Harnessing Existing Brain Power with reCAPTCHA
If you have trouble with those distorted words while signing up for something online, you’re not alone. CAPTCHAs, as they are officially known, stands for “Completely Automated Public Turing test to tell Computers and Humans Apart.” Even after decades of research, computers can’t seem to decipher mangled characters the way a human brain can. Luis von Ahn, a computer scientist from Carnegie Mellon University, has developed a security system called reCAPTCHA that keeps that tried-and-true robot filter in place, but harnesses that basic human function for research. Von Ahn’s system pairs a real security word with a word from a historical document that computer-based optical character recognition can’t figure out. If three separate users agree on the meaning of the word then it’s accepted and translated to the digital record.
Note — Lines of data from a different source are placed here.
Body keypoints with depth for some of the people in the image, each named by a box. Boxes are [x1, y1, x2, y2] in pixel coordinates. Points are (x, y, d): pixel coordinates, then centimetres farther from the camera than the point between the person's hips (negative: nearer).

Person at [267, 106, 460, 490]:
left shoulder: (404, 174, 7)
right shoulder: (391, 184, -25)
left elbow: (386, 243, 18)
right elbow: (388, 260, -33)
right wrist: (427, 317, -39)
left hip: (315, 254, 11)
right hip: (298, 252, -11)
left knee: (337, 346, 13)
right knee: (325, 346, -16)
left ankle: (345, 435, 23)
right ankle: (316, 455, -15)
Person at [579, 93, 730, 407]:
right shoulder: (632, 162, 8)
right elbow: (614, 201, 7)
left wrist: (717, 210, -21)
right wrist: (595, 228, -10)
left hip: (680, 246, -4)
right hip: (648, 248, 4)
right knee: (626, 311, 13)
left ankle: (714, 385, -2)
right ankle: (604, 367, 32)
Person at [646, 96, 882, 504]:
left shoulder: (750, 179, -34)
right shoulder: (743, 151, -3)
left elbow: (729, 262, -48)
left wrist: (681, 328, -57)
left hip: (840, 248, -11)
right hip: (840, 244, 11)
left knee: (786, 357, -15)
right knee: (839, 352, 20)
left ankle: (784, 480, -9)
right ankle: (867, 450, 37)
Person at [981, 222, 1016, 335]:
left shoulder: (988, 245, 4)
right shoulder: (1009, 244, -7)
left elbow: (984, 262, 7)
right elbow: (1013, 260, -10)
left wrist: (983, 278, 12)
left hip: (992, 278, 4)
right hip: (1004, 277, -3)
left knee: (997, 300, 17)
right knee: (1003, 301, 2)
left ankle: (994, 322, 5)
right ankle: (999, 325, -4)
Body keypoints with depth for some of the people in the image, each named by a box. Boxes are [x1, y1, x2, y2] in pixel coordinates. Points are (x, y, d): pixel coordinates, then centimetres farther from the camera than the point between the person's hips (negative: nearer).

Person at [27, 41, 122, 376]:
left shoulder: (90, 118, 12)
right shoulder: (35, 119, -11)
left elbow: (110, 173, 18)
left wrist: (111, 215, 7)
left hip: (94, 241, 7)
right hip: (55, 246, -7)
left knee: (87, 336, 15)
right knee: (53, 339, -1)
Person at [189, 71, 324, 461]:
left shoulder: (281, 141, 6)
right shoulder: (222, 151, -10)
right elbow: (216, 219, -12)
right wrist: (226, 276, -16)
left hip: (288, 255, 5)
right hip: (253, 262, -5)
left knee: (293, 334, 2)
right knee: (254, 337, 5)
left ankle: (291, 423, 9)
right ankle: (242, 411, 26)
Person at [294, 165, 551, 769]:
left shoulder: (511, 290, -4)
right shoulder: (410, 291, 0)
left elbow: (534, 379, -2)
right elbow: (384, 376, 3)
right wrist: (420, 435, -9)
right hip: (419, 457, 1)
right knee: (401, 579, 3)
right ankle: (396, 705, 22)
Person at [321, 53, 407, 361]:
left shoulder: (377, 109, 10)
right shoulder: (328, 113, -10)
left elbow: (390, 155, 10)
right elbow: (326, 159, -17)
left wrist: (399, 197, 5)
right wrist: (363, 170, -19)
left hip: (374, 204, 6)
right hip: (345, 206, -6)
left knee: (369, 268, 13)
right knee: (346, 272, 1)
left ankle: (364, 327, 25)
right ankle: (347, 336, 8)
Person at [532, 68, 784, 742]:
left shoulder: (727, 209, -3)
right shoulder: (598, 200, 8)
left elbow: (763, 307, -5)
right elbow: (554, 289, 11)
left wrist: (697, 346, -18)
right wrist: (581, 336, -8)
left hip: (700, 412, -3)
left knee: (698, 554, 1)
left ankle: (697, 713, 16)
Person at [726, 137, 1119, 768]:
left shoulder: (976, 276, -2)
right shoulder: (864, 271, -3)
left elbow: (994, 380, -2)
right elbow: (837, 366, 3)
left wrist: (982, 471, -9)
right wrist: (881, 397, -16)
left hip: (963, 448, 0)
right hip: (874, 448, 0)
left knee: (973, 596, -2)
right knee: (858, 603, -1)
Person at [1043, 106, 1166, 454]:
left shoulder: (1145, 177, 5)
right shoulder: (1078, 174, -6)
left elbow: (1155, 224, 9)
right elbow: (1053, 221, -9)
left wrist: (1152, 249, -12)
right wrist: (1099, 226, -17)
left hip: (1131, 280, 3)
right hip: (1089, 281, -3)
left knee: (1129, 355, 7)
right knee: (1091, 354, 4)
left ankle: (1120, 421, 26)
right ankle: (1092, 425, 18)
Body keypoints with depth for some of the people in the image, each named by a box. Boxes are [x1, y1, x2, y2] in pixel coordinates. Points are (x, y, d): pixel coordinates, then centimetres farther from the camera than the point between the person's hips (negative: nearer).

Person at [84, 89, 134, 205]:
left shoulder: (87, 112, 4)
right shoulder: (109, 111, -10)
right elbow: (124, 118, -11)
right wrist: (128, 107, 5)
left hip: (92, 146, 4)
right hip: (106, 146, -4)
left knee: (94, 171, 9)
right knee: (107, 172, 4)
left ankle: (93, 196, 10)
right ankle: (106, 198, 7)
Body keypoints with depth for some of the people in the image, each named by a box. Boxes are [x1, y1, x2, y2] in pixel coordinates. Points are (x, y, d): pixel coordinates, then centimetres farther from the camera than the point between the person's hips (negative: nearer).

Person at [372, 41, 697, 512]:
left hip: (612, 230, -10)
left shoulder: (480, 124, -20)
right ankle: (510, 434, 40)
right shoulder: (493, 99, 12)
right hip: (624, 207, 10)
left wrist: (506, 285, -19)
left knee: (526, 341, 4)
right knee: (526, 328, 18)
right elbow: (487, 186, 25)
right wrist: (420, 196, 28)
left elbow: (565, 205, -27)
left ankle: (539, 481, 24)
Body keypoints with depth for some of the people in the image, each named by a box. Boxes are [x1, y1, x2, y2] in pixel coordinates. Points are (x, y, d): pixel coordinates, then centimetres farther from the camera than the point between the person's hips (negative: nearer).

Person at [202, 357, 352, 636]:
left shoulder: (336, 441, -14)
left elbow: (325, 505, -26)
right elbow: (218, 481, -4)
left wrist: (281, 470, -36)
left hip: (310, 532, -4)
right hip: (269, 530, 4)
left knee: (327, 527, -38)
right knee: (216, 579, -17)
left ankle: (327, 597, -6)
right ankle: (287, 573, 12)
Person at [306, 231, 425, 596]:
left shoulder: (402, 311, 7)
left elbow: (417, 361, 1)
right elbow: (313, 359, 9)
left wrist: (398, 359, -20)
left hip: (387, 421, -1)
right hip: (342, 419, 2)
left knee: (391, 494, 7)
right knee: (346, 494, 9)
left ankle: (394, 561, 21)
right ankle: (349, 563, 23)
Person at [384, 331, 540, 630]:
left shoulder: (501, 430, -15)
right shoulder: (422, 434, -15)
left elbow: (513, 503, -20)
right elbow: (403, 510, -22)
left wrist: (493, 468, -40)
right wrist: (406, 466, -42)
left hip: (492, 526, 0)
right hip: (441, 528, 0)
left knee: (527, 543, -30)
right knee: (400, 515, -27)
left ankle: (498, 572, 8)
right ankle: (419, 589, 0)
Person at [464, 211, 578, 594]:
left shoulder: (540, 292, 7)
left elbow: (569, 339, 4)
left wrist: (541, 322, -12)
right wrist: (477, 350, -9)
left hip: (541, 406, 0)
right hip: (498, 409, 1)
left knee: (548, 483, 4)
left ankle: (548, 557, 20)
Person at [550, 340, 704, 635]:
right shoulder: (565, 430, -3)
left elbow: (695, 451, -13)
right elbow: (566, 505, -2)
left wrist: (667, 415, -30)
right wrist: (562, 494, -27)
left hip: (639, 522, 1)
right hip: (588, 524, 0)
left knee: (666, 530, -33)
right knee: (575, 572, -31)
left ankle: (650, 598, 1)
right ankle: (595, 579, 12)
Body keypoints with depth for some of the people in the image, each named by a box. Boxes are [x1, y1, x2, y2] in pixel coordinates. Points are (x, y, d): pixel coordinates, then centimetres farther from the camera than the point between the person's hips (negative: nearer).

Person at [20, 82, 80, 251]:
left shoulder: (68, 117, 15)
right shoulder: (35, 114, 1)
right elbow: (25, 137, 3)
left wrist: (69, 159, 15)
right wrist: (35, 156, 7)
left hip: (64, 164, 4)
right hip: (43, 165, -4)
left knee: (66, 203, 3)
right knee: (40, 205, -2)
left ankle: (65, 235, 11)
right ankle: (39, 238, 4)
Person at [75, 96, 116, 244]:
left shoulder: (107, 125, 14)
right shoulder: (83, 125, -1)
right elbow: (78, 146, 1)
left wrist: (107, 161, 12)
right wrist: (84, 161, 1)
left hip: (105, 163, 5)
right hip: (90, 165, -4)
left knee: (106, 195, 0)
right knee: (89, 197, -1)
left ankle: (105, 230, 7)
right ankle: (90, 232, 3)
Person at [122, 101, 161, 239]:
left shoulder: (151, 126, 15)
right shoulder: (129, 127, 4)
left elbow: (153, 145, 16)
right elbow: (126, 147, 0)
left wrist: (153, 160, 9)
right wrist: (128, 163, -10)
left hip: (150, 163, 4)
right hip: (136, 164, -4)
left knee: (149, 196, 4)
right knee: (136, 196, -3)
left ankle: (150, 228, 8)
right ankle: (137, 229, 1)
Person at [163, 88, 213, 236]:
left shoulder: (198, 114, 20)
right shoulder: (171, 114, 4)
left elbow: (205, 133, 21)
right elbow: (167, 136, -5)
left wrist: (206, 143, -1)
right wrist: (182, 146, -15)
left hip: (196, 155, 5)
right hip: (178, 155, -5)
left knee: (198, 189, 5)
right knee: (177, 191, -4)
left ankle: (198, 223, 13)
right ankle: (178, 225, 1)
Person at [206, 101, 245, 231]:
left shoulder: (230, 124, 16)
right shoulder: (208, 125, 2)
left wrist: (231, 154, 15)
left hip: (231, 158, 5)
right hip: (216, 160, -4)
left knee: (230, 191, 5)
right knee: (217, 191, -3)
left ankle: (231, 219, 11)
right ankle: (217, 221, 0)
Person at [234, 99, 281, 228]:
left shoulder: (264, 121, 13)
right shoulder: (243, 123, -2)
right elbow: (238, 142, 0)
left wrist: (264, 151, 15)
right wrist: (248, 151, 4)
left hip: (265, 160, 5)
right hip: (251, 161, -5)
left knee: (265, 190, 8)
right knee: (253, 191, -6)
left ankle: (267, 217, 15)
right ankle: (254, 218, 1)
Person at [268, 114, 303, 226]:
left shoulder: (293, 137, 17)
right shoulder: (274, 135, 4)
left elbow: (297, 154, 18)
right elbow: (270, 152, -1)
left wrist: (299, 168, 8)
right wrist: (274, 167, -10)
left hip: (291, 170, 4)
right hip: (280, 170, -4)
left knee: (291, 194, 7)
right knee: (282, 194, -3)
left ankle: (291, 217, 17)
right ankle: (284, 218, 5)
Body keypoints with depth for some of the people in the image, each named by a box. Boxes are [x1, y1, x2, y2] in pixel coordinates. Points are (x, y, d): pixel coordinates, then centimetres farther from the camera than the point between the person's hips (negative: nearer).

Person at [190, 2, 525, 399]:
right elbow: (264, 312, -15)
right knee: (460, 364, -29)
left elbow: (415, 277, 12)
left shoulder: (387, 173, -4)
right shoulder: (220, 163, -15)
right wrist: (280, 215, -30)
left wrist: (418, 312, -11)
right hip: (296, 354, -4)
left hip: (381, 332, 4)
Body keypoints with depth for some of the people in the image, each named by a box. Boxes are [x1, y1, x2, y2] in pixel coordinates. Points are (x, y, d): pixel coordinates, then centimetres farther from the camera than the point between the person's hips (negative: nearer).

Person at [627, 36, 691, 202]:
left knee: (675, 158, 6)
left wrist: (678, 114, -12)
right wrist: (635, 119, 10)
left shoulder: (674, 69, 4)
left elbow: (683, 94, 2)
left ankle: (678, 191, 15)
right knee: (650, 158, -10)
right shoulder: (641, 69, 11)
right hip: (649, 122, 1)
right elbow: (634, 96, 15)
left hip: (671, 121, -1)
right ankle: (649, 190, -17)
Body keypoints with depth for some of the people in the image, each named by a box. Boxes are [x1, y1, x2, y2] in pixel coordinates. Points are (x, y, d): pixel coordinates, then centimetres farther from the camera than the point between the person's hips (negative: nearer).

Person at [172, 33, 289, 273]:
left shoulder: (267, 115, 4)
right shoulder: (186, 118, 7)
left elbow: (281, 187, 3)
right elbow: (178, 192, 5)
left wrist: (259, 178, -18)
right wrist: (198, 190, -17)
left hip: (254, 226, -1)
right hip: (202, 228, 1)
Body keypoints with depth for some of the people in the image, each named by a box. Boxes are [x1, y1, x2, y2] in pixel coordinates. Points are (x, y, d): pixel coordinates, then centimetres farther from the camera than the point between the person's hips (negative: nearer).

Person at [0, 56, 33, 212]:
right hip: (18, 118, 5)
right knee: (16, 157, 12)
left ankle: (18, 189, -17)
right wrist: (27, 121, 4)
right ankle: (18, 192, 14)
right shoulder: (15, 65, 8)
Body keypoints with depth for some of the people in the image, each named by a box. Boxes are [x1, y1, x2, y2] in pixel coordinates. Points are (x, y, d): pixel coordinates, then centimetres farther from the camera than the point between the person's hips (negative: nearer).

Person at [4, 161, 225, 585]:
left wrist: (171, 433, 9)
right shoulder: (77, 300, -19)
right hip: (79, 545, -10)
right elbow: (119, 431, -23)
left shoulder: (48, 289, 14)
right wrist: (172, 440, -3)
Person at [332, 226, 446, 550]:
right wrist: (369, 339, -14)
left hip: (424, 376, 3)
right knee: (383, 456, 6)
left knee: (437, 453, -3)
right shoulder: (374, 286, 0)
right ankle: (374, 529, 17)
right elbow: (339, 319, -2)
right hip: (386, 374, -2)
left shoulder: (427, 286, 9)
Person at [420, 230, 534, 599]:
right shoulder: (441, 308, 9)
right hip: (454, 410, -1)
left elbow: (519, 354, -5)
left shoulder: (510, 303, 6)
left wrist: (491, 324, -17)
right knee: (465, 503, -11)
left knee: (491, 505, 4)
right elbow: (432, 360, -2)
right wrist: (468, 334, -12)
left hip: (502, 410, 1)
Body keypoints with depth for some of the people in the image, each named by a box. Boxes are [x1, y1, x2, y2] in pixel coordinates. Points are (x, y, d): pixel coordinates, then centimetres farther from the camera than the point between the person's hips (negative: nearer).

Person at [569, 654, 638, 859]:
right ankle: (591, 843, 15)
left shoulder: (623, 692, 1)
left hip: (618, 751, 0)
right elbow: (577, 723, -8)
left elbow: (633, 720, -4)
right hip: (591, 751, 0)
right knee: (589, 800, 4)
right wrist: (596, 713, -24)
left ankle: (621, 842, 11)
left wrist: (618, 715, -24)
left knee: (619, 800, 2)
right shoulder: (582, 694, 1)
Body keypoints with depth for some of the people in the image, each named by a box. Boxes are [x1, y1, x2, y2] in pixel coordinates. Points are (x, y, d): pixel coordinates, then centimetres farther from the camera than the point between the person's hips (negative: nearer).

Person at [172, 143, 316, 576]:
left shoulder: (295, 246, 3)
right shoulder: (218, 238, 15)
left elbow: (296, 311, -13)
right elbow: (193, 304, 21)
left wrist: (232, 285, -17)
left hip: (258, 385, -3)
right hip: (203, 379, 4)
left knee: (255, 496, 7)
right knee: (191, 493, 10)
He has paired up with the New York Times to digitize their achieves stretching back to 1851. According to his calculations, 200 million people a day are spending an average of 10 seconds deciphering these words before moving on with their registration or purchase. With just a fraction of that unparalleled access to human brainpower the project has been able to digitize 1.3 billion words so far with 99% accuracy. So next time you bemoan the fact you have to fill out a form keep in mind you may be reading a word from the civil war. NPR interviews Marc Frons from the project:
Marc Frons, chief technology officer of digital operations for The Times, says the pace is astonishing. Each month, the project digitizes about two years’ worth of newspapers
“Next year, if all goes well, we can do as many as 70 years, which would be almost the entire rest of the archive that is not digitized,” says Frons. “It’s just pretty cool when you’re signing up for a Web site and you see the reCAPTCHA sign. You sort of know, ‘Gee, I’m helping digitize part of The New York Times.‘ “